### Source material ###

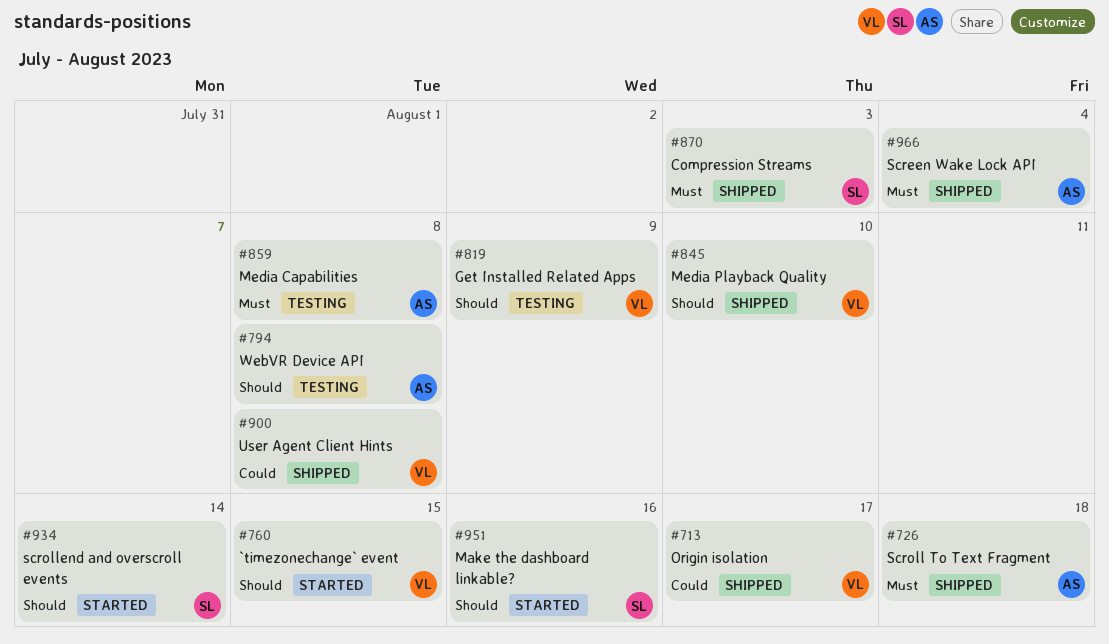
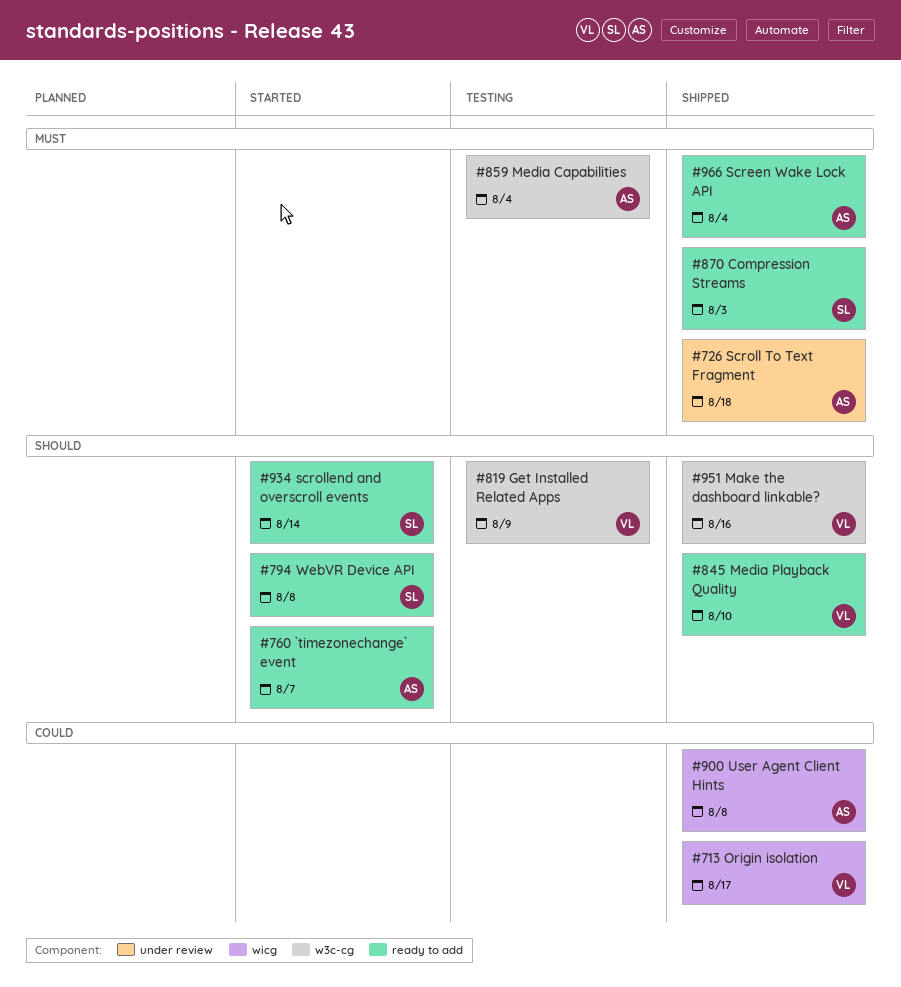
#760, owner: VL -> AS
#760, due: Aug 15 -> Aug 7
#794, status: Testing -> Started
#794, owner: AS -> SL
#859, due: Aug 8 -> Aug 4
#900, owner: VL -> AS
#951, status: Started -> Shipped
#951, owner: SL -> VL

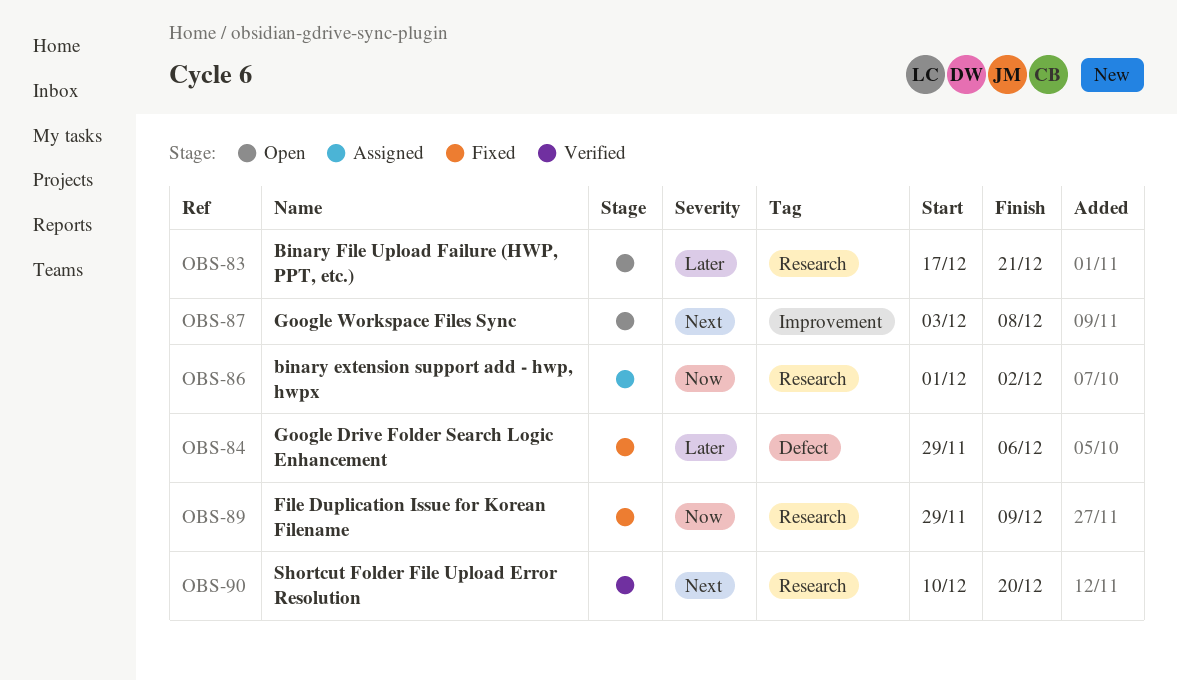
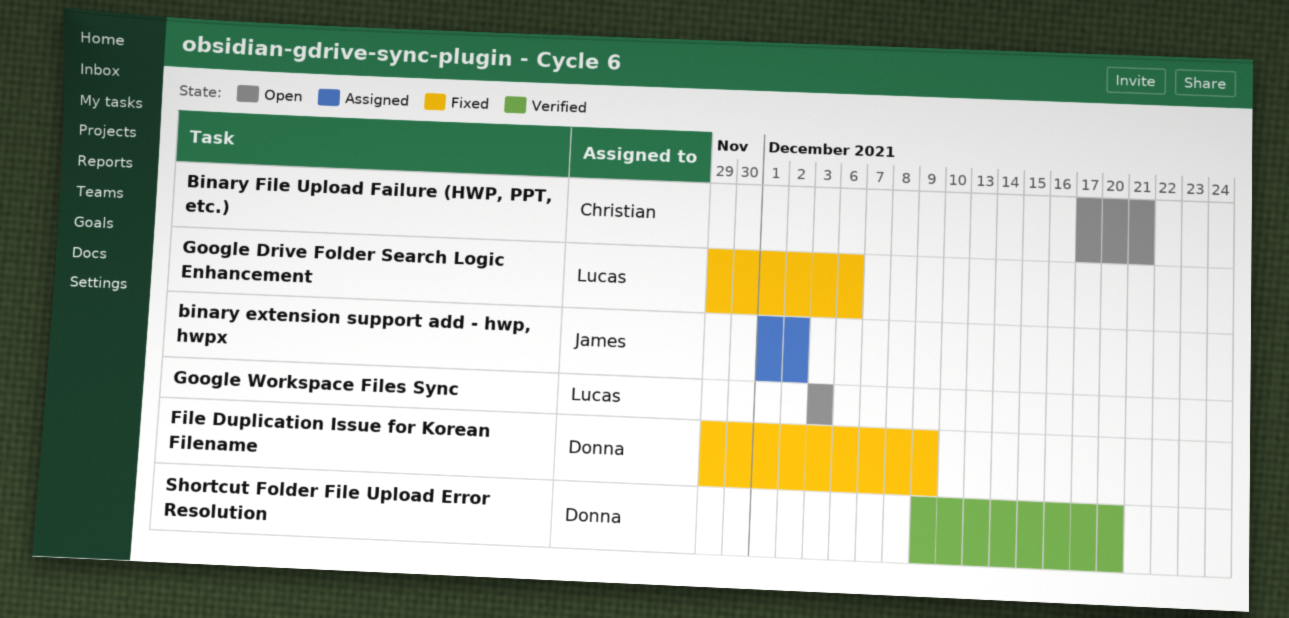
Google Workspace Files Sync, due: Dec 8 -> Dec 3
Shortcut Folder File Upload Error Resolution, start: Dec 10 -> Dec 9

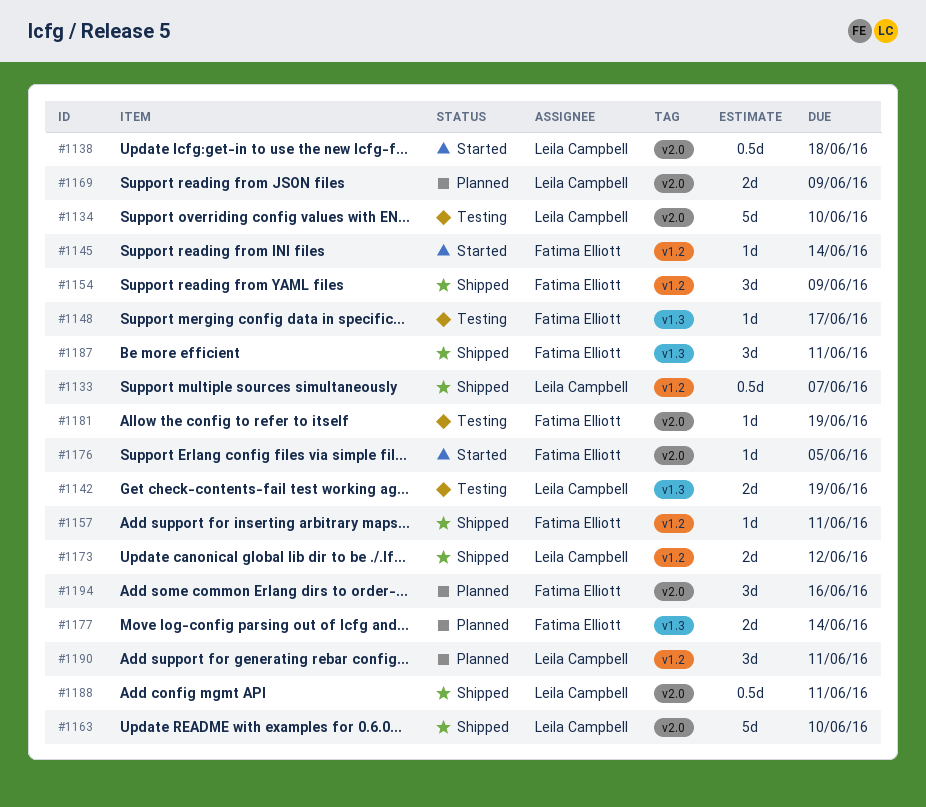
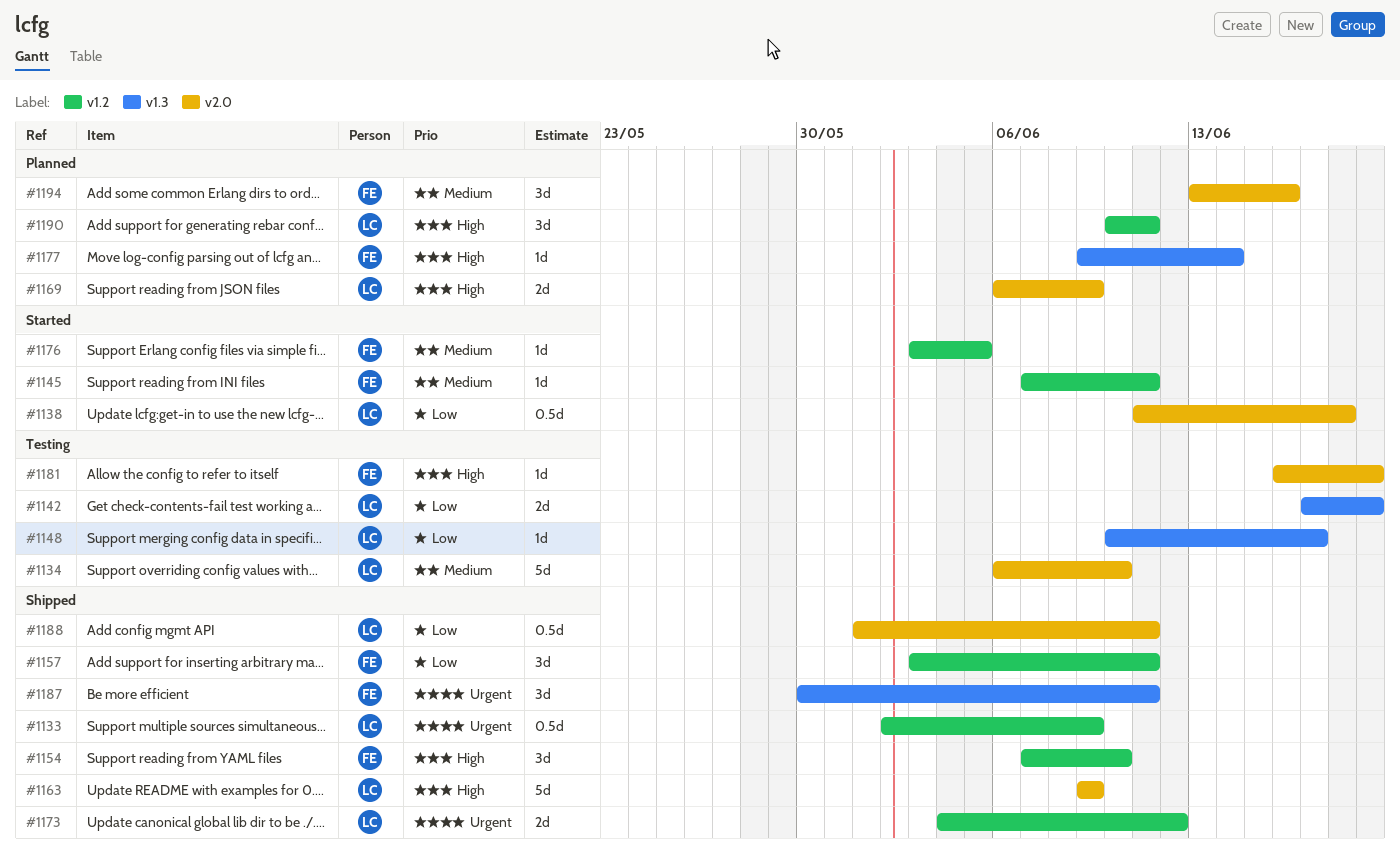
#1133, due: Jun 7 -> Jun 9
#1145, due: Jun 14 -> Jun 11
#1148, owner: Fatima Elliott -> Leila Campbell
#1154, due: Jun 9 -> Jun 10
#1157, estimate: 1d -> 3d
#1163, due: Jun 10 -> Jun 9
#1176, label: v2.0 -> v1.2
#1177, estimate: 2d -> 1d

###

*What is required*
What lines above contain "estimate"? Copy them out.

*Task answer*
#1157, estimate: 1d -> 3d
#1177, estimate: 2d -> 1d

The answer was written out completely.